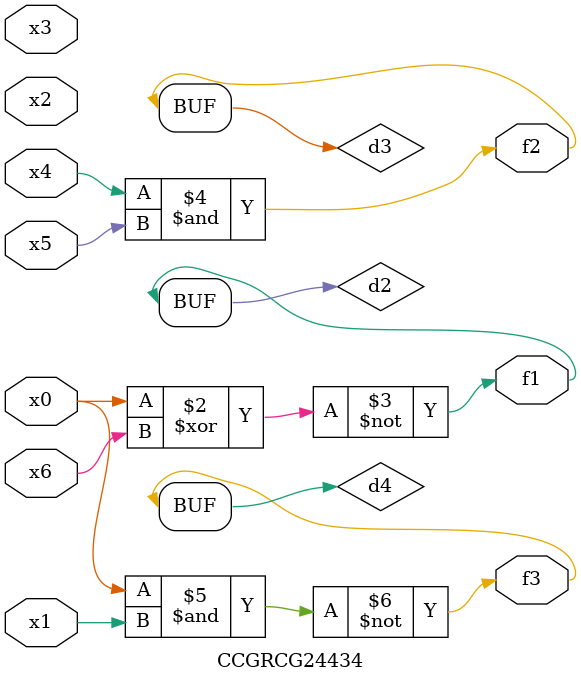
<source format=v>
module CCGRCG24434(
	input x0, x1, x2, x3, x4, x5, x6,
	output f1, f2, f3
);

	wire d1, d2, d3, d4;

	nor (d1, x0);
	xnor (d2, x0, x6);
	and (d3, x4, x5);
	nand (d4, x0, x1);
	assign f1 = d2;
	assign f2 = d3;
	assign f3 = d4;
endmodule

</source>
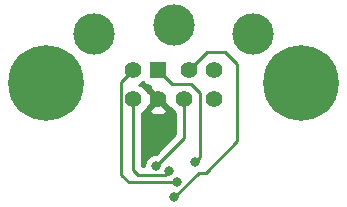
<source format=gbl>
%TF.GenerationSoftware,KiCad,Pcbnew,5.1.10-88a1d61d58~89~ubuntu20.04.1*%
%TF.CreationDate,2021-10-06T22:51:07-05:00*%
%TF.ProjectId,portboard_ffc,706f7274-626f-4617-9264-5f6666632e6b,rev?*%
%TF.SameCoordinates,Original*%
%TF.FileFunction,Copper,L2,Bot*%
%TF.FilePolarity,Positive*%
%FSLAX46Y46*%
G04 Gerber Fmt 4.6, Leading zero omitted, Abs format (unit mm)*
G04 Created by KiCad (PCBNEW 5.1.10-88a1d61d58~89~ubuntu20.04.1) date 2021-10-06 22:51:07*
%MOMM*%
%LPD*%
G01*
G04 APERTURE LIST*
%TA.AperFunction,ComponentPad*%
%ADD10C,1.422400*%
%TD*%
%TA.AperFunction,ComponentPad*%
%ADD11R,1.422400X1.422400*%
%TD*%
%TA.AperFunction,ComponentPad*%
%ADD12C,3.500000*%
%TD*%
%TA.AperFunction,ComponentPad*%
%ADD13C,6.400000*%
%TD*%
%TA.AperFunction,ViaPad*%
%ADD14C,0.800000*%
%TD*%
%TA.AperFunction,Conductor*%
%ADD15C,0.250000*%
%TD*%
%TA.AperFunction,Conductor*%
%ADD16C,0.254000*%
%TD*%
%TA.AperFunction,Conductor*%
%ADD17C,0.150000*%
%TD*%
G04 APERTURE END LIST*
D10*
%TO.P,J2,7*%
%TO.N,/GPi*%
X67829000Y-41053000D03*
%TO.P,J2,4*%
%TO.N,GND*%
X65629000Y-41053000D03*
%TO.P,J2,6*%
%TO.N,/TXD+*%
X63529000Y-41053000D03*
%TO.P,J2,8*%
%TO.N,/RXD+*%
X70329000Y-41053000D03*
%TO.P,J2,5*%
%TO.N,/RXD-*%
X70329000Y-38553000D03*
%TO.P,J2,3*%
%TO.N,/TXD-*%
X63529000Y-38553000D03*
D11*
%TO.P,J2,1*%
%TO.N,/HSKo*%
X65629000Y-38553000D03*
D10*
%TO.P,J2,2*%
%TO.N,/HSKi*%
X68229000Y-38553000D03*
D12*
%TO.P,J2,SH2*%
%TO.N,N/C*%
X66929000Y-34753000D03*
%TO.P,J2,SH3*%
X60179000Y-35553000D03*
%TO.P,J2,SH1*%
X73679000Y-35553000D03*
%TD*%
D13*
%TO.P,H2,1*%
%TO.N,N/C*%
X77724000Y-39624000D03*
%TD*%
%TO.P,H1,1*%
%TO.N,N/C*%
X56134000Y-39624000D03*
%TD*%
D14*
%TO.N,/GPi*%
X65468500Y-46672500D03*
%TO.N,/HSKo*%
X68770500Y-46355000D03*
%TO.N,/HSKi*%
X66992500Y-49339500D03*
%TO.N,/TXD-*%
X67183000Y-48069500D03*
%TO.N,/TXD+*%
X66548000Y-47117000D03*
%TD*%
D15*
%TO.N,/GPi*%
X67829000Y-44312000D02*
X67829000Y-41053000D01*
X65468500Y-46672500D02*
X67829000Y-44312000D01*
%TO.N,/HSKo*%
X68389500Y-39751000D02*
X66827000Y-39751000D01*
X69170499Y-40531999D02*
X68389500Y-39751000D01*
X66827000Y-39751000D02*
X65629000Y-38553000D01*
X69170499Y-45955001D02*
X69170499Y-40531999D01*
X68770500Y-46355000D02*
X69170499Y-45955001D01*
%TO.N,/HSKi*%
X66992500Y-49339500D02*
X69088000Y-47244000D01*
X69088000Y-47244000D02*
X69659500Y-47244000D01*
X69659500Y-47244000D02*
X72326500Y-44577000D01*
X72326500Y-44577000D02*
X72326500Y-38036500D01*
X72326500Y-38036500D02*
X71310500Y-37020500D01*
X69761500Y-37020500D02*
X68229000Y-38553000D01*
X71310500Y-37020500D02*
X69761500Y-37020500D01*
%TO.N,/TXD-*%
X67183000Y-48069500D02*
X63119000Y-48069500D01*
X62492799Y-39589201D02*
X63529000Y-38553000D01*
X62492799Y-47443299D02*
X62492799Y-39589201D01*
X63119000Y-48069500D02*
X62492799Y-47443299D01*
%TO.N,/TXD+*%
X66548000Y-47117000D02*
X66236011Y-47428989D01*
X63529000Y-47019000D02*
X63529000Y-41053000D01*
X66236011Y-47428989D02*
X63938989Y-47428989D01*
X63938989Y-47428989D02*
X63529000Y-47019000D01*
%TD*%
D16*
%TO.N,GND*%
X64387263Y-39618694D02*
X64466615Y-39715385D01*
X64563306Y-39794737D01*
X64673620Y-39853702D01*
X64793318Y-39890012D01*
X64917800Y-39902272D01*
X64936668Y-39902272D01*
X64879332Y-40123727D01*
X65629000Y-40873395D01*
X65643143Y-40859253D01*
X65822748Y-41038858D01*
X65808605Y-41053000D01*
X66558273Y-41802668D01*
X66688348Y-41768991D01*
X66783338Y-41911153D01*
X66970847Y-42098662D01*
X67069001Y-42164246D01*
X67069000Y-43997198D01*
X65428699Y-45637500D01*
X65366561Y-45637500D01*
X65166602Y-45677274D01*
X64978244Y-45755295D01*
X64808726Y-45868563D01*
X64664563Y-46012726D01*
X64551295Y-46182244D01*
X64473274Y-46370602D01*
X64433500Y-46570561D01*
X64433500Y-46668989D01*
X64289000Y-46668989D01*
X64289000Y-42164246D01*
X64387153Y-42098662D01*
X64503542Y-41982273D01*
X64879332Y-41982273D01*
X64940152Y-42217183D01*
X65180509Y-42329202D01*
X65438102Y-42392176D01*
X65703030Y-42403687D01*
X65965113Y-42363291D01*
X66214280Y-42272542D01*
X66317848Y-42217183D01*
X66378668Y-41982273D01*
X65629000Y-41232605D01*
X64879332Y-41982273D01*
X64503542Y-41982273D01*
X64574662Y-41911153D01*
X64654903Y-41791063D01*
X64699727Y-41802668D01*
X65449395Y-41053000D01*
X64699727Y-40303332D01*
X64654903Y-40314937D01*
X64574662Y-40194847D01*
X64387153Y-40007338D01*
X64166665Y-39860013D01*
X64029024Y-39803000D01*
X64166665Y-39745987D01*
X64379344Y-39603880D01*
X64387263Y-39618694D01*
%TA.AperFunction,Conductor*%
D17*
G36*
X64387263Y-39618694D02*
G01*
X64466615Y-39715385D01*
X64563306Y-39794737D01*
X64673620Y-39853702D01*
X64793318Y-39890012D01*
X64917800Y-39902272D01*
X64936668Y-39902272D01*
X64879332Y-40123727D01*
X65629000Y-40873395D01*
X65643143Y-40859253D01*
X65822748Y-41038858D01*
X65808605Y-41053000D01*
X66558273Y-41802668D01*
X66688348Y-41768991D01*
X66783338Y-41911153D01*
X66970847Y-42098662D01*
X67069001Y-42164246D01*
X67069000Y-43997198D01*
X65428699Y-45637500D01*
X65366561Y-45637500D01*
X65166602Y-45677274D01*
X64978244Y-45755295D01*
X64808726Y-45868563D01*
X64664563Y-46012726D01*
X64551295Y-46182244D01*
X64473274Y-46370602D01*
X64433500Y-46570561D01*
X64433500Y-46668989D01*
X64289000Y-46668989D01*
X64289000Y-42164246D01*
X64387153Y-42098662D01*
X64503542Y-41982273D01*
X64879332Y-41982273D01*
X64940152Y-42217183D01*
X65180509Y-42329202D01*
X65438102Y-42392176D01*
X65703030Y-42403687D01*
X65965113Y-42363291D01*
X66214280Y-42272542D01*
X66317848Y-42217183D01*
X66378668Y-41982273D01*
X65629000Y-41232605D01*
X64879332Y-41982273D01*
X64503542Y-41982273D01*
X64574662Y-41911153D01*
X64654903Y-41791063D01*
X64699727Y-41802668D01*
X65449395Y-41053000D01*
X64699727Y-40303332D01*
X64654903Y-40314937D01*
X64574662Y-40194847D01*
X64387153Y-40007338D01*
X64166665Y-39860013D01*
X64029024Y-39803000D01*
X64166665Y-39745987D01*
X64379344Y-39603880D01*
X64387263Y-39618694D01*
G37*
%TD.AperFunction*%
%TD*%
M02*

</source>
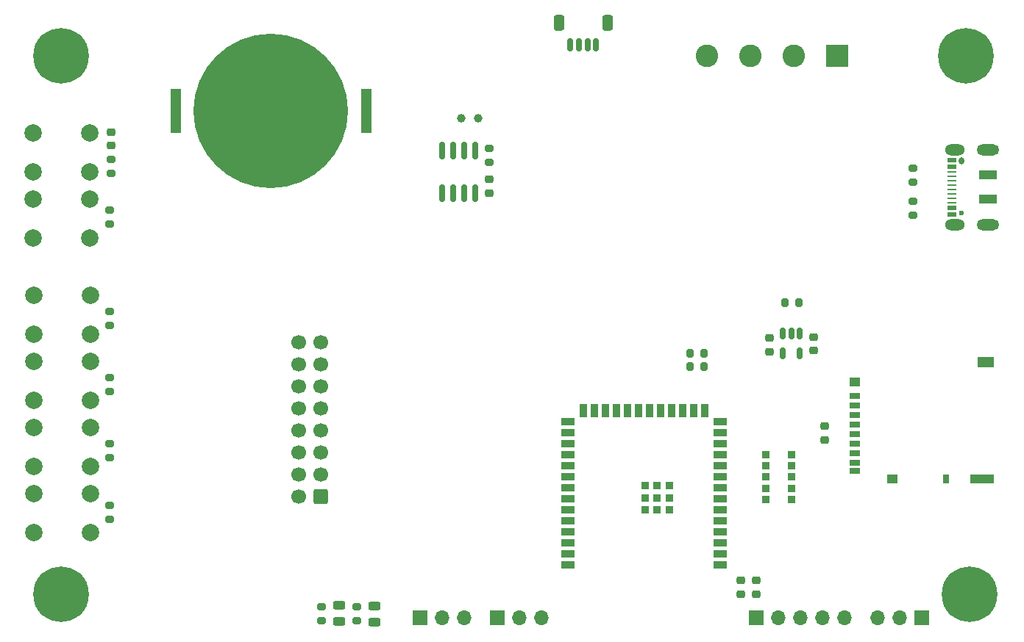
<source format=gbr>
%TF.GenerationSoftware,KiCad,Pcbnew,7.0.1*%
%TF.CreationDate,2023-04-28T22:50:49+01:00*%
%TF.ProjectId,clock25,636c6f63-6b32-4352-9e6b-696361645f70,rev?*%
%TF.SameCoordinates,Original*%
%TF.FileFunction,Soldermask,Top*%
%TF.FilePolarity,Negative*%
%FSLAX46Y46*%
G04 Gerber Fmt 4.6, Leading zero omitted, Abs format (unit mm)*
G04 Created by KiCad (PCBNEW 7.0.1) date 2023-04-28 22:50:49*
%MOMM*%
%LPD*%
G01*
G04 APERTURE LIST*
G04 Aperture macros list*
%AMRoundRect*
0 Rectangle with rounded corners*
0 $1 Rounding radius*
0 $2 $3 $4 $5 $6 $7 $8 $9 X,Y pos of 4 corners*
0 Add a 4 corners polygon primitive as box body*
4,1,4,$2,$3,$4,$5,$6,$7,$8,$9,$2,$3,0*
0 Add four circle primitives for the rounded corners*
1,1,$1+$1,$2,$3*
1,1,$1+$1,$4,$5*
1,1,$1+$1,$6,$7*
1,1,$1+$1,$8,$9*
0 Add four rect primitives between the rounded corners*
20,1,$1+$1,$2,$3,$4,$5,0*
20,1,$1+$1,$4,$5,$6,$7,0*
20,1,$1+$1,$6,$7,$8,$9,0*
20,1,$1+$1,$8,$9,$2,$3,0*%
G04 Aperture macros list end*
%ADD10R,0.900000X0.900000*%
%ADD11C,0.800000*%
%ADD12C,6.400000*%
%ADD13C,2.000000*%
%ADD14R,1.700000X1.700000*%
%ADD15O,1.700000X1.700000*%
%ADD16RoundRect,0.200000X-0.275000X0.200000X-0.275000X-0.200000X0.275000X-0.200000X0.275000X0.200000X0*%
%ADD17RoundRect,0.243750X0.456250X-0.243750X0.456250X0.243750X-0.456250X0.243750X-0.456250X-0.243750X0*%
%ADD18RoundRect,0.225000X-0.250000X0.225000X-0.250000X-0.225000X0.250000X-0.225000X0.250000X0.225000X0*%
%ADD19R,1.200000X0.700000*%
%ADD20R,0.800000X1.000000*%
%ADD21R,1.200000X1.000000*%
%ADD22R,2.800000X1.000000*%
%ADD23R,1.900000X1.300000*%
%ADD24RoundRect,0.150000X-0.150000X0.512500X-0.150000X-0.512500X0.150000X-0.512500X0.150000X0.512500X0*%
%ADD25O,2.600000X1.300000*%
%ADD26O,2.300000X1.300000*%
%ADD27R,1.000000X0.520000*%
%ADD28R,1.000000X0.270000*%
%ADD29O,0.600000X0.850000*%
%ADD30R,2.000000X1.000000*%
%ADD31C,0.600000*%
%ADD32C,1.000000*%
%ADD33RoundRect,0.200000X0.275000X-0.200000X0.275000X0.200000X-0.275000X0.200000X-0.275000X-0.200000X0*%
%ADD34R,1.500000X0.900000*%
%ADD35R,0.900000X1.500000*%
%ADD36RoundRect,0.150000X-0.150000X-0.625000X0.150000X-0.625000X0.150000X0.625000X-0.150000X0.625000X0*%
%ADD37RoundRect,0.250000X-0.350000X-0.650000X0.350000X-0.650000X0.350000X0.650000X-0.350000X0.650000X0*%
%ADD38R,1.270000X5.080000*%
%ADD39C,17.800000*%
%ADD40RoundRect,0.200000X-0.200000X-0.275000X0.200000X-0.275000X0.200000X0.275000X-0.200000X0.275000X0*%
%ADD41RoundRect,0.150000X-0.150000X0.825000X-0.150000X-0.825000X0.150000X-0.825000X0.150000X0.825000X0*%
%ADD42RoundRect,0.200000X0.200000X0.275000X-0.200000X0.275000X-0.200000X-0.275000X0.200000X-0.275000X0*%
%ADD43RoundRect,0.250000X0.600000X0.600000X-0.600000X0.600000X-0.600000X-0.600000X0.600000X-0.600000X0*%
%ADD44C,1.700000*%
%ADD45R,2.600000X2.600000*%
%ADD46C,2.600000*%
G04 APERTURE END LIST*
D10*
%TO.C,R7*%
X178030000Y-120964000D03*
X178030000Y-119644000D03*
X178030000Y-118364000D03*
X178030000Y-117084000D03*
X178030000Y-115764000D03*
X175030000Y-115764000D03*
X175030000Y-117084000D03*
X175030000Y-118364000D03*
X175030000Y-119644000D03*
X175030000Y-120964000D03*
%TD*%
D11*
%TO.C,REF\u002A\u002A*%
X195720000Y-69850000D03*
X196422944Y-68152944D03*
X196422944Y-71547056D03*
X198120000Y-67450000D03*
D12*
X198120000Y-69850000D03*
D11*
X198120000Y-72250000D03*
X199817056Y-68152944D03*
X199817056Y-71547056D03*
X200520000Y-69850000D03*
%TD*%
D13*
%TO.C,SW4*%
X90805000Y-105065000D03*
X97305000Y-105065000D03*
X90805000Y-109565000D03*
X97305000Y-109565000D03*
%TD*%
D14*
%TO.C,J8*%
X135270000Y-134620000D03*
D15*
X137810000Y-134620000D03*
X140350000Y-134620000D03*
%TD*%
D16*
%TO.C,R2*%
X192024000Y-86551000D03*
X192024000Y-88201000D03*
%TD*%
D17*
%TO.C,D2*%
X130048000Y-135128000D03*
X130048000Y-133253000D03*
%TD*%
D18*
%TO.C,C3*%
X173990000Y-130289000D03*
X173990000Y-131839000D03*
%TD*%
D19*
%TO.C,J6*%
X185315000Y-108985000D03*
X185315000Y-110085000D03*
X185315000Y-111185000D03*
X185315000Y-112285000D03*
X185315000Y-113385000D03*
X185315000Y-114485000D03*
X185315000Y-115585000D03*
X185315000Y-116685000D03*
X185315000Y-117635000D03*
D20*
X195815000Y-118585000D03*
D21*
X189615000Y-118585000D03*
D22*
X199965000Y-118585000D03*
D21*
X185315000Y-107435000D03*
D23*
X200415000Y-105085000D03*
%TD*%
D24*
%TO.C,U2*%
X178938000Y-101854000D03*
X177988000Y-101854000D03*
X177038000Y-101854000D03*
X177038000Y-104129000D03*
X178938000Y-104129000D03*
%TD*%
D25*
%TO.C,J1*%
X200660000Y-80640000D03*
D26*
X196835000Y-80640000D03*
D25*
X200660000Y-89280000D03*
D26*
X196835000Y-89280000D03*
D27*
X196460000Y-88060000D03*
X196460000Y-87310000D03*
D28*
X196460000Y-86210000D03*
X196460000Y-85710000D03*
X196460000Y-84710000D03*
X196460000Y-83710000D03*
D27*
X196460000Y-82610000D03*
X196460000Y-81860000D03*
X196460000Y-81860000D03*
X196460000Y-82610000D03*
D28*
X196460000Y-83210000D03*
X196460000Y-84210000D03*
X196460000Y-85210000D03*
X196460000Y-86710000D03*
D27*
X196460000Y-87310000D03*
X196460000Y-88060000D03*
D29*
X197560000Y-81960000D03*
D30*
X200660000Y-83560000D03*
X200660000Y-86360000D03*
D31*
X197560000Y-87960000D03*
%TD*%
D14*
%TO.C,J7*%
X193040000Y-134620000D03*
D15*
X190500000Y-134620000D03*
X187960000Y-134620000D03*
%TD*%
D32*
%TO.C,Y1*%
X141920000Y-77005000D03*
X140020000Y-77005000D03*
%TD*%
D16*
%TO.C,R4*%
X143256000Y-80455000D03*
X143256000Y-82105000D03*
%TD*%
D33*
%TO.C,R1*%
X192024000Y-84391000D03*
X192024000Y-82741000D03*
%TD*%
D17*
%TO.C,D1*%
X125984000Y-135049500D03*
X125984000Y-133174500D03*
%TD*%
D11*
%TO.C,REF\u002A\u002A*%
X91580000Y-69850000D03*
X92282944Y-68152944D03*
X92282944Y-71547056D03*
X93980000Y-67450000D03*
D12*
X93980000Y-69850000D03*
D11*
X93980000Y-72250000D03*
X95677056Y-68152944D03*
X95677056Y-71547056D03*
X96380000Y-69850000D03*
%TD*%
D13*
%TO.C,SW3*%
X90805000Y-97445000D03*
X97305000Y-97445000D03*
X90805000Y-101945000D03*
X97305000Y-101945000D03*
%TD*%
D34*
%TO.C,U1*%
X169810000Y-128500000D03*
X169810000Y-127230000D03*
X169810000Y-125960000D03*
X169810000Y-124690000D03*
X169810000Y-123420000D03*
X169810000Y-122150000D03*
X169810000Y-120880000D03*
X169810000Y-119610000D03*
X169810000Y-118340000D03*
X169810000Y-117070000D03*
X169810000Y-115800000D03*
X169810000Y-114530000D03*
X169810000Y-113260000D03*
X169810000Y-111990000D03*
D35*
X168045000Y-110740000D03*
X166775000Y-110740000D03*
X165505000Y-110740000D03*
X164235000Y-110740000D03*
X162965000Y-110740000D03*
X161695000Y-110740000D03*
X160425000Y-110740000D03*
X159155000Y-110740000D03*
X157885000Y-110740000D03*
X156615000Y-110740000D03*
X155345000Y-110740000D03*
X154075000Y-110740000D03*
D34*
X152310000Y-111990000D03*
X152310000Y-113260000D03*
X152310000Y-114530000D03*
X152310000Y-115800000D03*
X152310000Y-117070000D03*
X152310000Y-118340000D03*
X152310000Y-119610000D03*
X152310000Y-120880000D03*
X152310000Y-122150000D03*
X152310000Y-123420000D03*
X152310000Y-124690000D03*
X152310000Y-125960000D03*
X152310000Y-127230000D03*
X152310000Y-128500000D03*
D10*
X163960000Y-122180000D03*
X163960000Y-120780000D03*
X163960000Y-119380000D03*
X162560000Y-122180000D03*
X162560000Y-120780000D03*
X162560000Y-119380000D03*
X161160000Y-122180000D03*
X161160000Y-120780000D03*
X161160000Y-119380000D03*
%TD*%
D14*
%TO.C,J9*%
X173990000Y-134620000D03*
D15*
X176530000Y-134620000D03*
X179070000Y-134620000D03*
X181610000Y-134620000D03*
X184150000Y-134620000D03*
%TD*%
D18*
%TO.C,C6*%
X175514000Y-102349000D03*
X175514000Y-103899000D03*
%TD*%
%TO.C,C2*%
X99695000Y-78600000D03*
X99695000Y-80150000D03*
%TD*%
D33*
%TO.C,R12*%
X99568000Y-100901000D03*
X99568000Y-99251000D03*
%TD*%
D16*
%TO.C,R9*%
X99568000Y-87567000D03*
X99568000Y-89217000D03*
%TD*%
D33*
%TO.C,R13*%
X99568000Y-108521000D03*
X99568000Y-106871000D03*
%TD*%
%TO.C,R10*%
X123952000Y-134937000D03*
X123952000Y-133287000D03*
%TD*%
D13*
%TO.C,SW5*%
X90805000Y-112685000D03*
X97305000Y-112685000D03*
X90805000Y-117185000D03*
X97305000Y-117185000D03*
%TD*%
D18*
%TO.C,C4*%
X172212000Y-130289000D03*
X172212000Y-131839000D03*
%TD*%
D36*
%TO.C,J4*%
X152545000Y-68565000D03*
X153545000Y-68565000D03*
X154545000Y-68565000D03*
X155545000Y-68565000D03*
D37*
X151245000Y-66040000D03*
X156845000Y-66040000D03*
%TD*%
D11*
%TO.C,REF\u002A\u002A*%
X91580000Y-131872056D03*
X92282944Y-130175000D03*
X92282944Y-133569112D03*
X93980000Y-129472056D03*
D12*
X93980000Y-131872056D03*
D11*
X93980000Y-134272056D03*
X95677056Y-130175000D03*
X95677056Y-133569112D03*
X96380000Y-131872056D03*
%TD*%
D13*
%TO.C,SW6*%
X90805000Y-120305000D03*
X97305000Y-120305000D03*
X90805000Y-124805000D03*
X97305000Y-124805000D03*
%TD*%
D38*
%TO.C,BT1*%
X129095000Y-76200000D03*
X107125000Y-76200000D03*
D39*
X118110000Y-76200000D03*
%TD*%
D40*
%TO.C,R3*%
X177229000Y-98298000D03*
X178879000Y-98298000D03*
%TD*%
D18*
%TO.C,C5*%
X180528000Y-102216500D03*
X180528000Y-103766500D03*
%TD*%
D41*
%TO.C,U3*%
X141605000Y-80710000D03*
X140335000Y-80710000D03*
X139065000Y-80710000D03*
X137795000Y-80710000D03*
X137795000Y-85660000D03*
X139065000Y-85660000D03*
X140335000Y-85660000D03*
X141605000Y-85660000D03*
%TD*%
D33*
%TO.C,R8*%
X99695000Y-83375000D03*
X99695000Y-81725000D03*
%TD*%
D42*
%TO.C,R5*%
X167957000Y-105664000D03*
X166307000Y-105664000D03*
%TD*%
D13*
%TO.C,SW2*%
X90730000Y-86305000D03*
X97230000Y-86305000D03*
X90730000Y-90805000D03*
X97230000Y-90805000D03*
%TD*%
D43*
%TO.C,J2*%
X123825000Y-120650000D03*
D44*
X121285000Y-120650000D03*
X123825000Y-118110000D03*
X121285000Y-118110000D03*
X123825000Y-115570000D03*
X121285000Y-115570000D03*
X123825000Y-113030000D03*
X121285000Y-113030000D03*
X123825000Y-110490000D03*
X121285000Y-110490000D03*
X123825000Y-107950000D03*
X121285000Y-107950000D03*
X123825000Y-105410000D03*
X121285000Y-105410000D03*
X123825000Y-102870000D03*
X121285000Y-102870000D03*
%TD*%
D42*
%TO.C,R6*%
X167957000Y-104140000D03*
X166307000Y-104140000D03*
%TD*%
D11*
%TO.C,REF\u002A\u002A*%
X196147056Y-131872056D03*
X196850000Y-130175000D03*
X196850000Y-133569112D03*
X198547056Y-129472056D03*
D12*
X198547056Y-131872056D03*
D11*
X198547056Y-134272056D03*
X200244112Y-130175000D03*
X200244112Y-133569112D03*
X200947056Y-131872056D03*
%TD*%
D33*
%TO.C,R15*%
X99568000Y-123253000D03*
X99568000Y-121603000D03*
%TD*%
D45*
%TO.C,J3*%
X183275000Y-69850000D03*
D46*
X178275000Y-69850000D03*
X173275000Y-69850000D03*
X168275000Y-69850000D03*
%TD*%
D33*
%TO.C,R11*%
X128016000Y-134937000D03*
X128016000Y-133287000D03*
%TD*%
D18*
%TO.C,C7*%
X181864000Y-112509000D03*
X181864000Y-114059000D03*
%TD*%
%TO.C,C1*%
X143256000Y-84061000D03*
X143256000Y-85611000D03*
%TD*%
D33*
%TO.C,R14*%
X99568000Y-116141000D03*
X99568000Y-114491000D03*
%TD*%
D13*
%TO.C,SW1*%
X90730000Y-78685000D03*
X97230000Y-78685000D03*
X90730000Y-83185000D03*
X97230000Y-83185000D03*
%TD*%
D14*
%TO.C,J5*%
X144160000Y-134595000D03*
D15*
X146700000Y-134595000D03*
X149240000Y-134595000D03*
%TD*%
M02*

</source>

### Work task
Scan the material above for the string "KiCad" and return the lines that hold it.

### Response below
%TF.GenerationSoftware,KiCad,Pcbnew,5.1.10-88a1d61d58~89~ubuntu20.04.1*%
G04 Created by KiCad (PCBNEW 5.1.10-88a1d61d58~89~ubuntu20.04.1) date 2021-10-06 22:51:07*
%TF.GenerationSoftware,KiCad,Pcbnew,7.0.1*%
G04 Created by KiCad (PCBNEW 7.0.1) date 2023-04-28 22:50:49*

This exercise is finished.